INFORMATION section start

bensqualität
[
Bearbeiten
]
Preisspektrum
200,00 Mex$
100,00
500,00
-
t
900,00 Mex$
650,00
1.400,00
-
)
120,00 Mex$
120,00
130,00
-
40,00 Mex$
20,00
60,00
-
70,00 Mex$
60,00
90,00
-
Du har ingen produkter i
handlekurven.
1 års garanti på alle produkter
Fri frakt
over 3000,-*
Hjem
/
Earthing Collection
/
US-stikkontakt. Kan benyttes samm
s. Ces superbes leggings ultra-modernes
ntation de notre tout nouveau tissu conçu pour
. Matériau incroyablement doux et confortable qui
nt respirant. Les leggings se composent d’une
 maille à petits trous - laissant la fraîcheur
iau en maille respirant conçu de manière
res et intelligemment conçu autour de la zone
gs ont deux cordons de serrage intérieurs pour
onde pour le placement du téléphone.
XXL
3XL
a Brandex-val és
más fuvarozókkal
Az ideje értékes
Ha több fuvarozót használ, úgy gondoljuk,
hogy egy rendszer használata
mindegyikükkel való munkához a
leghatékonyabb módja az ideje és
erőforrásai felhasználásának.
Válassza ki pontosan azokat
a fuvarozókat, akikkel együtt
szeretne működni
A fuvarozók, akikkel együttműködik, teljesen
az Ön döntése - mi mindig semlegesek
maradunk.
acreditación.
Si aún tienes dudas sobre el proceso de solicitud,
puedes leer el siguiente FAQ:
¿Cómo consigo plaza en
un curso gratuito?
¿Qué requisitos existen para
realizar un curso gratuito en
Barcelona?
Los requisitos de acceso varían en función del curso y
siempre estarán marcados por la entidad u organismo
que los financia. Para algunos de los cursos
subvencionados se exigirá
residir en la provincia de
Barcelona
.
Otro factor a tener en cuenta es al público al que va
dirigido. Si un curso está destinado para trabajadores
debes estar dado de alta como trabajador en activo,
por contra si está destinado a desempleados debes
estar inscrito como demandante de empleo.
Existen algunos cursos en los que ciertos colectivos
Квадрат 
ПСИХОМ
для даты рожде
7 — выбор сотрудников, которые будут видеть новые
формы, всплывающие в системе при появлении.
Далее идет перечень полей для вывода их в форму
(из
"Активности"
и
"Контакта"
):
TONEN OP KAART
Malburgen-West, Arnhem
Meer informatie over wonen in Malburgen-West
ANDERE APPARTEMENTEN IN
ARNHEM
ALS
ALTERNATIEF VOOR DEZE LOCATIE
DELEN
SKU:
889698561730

INFORMATION section end
INFORMATION section start

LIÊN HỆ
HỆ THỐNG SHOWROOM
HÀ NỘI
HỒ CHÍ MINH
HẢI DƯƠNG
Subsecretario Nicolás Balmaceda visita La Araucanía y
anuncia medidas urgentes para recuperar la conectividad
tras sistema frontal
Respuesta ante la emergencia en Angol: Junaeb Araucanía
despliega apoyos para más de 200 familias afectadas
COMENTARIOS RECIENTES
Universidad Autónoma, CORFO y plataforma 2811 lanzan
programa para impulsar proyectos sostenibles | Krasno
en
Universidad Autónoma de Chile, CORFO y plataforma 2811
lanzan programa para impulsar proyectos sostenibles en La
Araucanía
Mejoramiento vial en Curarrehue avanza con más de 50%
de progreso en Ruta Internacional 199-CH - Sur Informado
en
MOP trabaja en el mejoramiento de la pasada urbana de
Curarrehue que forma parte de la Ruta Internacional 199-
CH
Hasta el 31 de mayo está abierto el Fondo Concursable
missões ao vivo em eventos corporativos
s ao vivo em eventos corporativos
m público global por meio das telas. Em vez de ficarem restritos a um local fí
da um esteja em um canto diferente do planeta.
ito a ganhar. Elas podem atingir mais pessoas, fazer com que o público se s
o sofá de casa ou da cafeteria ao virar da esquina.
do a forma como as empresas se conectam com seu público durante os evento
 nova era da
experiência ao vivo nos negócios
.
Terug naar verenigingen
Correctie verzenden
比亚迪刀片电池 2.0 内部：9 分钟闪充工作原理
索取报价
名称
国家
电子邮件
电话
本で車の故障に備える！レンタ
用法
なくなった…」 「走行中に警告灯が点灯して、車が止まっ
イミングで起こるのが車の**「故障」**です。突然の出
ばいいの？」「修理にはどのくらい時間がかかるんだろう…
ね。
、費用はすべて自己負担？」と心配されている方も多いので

INFORMATION section end

### GOAL OF THE EXERCISE
Using the data above, reproduce exactly the lines from the line that contains "HỒ CHÍ MINH" through the line that contains "Universidad Autónoma de", including both.

### TASK OUTPUT
HỒ CHÍ MINH
HẢI DƯƠNG
Subsecretario Nicolás Balmaceda visita La Araucanía y
anuncia medidas urgentes para recuperar la conectividad
tras sistema frontal
Respuesta ante la emergencia en Angol: Junaeb Araucanía
despliega apoyos para más de 200 familias afectadas
COMENTARIOS RECIENTES
Universidad Autónoma, CORFO y plataforma 2811 lanzan
programa para impulsar proyectos sostenibles | Krasno
en
Universidad Autónoma de Chile, CORFO y plataforma 2811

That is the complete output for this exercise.